======== Extracted records
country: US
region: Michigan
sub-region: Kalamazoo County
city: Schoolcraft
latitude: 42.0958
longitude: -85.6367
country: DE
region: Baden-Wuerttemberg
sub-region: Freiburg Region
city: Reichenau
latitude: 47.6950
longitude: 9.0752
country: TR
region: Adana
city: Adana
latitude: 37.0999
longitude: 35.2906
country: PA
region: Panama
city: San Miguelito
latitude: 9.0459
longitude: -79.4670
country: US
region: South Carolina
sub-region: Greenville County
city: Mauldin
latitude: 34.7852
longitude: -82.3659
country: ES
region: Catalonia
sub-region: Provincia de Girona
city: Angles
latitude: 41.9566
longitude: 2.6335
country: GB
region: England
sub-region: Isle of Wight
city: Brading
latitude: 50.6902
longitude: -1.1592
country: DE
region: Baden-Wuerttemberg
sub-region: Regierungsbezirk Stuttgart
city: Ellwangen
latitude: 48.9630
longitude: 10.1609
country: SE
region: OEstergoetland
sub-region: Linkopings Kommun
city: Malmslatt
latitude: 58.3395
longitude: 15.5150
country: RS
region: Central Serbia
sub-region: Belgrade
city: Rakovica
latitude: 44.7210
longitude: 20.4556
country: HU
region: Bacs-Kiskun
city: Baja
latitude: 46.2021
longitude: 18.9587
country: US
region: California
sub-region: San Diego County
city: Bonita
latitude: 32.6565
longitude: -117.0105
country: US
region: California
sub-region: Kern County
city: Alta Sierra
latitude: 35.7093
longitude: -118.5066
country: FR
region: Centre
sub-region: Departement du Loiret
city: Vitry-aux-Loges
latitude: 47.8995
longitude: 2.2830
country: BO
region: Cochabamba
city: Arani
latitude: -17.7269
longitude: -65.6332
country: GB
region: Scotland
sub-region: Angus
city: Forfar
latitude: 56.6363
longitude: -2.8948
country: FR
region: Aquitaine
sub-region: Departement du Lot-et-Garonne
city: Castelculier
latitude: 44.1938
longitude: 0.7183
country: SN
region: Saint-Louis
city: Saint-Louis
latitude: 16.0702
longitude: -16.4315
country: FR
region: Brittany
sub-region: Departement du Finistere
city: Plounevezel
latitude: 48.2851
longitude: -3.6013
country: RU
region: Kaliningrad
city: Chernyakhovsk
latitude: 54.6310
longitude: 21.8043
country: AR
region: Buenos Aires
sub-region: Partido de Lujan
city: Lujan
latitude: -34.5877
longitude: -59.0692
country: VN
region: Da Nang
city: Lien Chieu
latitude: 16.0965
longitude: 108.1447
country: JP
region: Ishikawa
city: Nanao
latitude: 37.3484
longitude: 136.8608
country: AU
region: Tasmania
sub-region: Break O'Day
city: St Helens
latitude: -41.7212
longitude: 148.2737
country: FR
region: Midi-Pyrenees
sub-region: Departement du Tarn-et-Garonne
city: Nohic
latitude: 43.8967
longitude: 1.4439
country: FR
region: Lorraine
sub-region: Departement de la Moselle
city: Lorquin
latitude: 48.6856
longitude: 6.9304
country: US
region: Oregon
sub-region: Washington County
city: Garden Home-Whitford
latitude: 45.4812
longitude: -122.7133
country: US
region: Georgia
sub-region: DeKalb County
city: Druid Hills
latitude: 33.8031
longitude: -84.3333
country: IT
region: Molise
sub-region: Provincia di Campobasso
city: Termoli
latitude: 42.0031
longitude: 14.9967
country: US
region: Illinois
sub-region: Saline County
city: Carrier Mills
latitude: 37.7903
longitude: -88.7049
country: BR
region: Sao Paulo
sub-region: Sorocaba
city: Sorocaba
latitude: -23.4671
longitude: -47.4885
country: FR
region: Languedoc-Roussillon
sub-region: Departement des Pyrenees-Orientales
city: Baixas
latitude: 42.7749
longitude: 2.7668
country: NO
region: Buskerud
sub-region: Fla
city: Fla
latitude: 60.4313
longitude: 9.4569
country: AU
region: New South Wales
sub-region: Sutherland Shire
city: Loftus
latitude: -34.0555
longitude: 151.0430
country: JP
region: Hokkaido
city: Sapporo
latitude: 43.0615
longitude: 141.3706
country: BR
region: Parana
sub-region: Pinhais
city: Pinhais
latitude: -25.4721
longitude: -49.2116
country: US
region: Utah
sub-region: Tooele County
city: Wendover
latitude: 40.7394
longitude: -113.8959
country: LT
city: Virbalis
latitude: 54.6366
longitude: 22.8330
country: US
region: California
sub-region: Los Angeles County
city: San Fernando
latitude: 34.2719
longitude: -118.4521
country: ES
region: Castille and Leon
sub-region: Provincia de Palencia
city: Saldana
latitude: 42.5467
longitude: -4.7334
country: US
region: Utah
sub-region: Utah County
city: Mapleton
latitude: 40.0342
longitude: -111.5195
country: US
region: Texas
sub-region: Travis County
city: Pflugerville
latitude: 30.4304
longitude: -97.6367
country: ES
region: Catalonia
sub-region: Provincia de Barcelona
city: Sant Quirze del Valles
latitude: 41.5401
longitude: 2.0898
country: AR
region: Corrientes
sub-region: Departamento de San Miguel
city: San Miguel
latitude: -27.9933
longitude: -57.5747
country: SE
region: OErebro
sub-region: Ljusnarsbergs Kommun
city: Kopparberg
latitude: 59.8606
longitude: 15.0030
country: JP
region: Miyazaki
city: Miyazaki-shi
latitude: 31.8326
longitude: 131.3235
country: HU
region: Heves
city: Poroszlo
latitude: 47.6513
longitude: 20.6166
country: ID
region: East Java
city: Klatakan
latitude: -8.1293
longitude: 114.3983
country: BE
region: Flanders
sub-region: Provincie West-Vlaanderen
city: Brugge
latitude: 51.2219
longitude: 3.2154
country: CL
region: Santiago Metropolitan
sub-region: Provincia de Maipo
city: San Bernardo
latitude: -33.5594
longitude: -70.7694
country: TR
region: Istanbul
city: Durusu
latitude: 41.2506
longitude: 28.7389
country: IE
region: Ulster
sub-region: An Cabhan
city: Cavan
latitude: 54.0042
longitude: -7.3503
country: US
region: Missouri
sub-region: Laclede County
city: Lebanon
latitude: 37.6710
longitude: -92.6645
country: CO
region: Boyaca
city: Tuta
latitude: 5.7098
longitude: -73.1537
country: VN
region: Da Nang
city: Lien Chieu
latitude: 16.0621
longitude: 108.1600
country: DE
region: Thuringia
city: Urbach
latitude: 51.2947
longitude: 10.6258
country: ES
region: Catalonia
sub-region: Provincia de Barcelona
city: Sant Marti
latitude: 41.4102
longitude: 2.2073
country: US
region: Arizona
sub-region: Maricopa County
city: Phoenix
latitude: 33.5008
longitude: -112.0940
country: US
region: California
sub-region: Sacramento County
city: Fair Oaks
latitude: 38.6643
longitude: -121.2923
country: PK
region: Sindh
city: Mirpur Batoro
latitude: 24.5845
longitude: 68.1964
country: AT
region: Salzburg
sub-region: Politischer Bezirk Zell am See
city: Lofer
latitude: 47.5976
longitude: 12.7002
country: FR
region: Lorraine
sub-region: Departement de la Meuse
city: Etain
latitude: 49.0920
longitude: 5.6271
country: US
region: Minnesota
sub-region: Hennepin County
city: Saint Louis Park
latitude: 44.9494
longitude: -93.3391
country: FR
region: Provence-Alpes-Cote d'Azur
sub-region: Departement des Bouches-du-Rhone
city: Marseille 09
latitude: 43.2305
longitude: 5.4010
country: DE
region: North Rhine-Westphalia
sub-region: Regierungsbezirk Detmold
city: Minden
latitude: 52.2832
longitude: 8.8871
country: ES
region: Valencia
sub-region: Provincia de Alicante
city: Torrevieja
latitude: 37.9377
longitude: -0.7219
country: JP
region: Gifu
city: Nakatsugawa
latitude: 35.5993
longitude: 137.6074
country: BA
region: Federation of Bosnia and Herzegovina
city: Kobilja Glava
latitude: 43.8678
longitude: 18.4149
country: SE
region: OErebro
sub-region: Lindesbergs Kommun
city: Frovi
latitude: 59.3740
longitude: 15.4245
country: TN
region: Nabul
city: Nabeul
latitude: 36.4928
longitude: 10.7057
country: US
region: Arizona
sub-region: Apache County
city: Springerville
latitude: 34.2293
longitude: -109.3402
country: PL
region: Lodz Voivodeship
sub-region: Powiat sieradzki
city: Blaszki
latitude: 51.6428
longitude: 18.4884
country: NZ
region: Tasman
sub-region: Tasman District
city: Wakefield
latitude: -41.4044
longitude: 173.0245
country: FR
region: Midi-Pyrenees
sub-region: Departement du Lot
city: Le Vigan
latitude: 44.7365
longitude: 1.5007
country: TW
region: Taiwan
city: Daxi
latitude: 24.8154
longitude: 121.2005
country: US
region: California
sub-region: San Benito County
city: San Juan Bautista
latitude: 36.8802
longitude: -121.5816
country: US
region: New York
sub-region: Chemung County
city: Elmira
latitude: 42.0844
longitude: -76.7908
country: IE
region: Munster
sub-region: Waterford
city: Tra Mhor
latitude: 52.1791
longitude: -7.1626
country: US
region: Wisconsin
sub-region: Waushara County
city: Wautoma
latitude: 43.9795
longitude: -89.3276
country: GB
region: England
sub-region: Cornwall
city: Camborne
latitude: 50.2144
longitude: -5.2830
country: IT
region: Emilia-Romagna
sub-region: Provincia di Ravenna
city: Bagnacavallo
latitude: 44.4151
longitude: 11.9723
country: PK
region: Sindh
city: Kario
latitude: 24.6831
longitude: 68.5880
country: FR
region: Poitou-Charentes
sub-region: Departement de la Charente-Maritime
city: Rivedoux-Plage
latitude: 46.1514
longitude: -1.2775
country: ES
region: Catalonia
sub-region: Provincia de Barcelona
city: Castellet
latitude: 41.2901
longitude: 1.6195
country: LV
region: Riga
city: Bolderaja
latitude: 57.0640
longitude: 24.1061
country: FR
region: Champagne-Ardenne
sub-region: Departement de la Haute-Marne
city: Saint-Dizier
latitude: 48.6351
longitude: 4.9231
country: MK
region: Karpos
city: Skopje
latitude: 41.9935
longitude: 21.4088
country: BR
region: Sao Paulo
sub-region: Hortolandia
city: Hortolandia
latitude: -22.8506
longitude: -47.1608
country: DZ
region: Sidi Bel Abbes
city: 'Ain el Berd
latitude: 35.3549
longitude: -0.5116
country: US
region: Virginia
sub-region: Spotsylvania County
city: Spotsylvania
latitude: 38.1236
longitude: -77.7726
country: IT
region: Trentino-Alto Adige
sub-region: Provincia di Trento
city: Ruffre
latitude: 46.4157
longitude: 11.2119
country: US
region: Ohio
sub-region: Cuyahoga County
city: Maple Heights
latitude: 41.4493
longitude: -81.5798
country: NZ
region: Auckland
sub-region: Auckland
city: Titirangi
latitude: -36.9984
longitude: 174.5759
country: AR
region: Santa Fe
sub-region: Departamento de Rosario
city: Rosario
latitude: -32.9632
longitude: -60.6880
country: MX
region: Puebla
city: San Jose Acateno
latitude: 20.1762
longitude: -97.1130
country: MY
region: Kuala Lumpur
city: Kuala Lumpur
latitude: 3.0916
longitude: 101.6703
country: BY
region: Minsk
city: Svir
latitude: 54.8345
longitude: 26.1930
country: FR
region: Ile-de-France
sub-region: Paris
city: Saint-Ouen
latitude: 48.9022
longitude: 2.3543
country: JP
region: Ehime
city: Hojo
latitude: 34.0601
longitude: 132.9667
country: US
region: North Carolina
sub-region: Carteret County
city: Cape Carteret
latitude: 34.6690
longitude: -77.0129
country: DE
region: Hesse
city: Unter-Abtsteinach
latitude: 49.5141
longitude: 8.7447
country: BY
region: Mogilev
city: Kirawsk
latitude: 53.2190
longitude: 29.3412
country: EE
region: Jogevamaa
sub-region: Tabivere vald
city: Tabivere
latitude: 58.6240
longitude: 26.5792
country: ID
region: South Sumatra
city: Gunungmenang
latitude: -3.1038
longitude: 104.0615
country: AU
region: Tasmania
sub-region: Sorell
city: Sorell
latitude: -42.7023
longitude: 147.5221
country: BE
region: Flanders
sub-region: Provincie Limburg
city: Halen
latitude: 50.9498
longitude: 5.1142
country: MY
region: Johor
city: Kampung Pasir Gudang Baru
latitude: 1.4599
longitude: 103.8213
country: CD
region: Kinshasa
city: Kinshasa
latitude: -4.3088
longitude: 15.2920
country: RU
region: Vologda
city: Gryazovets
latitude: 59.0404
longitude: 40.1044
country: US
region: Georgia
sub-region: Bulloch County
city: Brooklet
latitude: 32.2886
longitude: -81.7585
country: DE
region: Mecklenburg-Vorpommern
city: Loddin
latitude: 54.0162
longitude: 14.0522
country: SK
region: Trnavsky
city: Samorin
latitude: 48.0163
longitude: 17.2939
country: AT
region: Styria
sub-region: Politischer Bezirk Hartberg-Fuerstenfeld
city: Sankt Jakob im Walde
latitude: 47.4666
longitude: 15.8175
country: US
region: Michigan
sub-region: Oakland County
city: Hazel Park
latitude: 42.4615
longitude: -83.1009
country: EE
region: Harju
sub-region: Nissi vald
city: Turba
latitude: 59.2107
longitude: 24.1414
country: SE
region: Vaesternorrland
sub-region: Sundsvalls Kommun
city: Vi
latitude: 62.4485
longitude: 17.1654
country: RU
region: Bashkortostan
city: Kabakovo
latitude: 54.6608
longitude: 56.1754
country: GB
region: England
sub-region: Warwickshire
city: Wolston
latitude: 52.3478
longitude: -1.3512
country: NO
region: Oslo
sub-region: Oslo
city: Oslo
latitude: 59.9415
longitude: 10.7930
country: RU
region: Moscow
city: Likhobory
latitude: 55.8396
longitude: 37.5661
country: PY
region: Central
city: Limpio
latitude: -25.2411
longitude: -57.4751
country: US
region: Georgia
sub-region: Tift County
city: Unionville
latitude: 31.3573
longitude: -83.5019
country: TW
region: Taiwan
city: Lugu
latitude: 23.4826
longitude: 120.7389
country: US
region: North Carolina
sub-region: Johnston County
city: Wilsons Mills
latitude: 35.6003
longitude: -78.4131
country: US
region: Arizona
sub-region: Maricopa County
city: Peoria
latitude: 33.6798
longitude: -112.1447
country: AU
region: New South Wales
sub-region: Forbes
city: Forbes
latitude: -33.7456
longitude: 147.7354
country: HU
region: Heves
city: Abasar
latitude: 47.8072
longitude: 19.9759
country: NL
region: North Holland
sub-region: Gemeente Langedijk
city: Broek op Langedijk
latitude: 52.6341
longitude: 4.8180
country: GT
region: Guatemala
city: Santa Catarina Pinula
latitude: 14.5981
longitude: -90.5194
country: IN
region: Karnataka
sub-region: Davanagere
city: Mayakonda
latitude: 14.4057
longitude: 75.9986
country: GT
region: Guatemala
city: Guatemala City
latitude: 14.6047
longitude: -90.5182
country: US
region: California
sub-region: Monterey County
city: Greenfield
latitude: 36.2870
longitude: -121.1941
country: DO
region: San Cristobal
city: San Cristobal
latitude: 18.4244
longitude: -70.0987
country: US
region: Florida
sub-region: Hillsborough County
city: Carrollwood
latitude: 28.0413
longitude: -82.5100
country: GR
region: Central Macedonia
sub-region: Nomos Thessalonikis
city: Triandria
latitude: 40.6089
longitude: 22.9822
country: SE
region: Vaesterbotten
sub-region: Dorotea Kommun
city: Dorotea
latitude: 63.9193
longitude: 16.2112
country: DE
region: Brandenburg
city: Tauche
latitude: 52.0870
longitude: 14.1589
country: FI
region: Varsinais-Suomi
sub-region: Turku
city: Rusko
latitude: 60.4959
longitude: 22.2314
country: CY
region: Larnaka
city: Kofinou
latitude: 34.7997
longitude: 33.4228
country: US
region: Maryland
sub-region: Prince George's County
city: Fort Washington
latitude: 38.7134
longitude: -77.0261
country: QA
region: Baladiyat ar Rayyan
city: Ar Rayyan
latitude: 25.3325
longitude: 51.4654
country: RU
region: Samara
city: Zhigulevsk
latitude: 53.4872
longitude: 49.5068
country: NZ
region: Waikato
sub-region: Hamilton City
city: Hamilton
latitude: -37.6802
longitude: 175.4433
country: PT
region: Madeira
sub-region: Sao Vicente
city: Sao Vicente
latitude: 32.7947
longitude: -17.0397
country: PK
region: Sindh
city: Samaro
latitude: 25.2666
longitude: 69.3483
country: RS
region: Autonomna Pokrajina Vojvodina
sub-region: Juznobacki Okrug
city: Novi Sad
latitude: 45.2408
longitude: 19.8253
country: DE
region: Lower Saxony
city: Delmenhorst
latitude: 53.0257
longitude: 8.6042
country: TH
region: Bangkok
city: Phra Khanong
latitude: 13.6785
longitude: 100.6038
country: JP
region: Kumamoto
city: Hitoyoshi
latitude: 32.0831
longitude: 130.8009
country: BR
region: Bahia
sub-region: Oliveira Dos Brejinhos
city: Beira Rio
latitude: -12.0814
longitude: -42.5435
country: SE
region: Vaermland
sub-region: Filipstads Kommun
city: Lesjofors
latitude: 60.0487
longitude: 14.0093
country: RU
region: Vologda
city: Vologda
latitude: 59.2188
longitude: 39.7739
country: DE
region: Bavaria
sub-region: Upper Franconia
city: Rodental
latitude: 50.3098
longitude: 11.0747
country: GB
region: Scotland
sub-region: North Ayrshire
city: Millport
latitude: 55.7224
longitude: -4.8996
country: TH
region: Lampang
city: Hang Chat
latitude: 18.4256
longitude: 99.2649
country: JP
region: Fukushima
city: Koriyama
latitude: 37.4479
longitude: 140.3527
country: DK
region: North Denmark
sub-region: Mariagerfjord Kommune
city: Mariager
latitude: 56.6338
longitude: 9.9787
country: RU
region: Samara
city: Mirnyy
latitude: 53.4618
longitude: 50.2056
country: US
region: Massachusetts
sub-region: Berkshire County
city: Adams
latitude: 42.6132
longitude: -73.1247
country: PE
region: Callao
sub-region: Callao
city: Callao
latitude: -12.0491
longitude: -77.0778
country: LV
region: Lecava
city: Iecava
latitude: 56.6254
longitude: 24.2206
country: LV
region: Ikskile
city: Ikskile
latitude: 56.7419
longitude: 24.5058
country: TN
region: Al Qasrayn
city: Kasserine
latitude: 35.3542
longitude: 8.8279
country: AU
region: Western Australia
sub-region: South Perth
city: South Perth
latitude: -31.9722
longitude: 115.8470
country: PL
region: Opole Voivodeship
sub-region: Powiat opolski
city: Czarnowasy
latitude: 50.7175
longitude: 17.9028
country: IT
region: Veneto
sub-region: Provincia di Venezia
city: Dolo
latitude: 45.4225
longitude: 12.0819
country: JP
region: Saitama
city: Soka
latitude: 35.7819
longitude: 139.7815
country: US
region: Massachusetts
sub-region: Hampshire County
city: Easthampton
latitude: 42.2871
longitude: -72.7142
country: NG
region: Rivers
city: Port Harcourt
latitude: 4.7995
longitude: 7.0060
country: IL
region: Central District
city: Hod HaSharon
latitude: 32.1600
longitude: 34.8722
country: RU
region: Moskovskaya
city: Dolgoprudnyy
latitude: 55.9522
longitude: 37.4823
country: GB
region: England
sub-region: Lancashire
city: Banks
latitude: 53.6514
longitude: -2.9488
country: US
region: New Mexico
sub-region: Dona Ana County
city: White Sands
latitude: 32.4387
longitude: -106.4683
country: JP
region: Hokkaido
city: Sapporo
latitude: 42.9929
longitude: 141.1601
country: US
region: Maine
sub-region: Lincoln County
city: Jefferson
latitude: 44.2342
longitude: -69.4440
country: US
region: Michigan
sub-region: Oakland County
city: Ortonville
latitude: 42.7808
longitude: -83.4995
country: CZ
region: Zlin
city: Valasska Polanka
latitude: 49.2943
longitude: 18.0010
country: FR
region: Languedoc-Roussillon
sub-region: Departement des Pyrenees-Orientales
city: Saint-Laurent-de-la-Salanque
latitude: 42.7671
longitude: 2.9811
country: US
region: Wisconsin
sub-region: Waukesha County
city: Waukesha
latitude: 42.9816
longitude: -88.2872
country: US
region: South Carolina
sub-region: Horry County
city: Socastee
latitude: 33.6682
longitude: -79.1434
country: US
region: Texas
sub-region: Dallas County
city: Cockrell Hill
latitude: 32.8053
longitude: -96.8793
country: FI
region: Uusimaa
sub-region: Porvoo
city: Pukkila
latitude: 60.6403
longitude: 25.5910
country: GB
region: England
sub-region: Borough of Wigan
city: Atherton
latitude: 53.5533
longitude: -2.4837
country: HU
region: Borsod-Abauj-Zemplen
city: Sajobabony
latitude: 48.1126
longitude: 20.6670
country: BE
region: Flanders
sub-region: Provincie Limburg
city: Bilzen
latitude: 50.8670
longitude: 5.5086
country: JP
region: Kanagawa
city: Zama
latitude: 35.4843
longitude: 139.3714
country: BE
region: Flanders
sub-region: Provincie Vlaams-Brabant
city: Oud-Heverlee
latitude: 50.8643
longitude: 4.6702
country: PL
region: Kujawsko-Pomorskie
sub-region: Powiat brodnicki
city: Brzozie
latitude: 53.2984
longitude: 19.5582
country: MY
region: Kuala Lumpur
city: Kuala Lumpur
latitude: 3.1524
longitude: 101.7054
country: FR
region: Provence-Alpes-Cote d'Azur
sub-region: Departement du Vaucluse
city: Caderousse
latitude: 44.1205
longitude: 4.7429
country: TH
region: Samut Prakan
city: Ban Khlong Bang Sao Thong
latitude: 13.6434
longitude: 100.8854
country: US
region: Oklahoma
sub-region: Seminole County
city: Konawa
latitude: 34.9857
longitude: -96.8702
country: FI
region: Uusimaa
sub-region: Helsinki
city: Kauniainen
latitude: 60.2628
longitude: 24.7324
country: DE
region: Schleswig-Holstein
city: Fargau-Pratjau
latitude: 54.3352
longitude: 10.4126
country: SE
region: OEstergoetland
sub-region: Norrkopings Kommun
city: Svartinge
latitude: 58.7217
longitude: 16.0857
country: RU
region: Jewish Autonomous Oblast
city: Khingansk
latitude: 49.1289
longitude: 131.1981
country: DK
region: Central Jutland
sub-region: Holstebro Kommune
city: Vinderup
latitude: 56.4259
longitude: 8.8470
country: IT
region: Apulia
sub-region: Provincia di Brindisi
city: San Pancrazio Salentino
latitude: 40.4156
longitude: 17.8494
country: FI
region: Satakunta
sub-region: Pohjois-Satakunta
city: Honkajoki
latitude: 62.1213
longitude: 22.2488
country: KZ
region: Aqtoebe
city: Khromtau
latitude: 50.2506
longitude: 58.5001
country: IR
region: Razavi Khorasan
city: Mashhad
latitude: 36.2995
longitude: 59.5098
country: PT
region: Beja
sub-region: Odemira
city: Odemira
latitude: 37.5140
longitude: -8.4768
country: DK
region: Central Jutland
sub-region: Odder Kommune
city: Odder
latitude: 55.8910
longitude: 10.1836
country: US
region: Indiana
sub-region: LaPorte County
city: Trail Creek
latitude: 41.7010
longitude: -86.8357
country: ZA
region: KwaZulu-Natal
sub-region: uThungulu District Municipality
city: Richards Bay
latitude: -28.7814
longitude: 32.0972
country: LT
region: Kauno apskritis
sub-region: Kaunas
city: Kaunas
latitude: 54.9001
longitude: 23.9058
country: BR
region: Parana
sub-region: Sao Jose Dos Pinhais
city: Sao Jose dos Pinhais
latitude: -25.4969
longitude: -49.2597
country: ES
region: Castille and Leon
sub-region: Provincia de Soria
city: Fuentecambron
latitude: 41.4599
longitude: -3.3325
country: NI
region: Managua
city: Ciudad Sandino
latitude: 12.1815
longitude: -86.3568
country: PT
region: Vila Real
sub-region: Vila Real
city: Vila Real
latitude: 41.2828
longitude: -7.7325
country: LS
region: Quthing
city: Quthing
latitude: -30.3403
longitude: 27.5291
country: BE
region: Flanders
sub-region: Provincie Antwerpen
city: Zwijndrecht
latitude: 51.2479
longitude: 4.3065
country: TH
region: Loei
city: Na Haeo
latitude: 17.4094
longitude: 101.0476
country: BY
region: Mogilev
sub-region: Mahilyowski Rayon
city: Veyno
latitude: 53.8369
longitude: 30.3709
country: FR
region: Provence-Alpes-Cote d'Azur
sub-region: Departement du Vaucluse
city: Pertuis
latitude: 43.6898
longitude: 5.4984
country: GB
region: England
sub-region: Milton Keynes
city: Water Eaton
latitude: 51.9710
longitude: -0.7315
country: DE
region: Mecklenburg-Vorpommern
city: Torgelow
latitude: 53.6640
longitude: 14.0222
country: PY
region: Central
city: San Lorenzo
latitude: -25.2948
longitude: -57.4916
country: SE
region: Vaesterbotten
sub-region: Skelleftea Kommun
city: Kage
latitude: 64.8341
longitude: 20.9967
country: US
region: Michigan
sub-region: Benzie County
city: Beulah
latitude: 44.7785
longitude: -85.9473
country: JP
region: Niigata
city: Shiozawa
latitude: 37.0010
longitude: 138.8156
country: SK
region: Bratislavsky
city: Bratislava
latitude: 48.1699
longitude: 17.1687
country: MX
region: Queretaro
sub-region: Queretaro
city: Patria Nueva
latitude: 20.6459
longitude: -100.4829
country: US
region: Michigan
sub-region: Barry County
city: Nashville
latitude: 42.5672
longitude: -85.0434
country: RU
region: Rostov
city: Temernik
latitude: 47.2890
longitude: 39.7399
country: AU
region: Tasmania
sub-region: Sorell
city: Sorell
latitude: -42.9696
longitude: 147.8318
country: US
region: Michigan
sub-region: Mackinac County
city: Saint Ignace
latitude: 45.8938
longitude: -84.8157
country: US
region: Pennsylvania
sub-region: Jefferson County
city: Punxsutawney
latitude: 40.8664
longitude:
================
Requirements: Update the part of the entries that opens with the line containing "longitude: -118.4521" and closes with the line containing "region: Corrientes". Write it out again with every "city" changed to "town" and all else left unchanged.

Exercise solution:
longitude: -118.4521
country: ES
region: Castille and Leon
sub-region: Provincia de Palencia
town: Saldana
latitude: 42.5467
longitude: -4.7334
country: US
region: Utah
sub-region: Utah County
town: Mapleton
latitude: 40.0342
longitude: -111.5195
country: US
region: Texas
sub-region: Travis County
town: Pflugerville
latitude: 30.4304
longitude: -97.6367
country: ES
region: Catalonia
sub-region: Provincia de Barcelona
town: Sant Quirze del Valles
latitude: 41.5401
longitude: 2.0898
country: AR
region: Corrientes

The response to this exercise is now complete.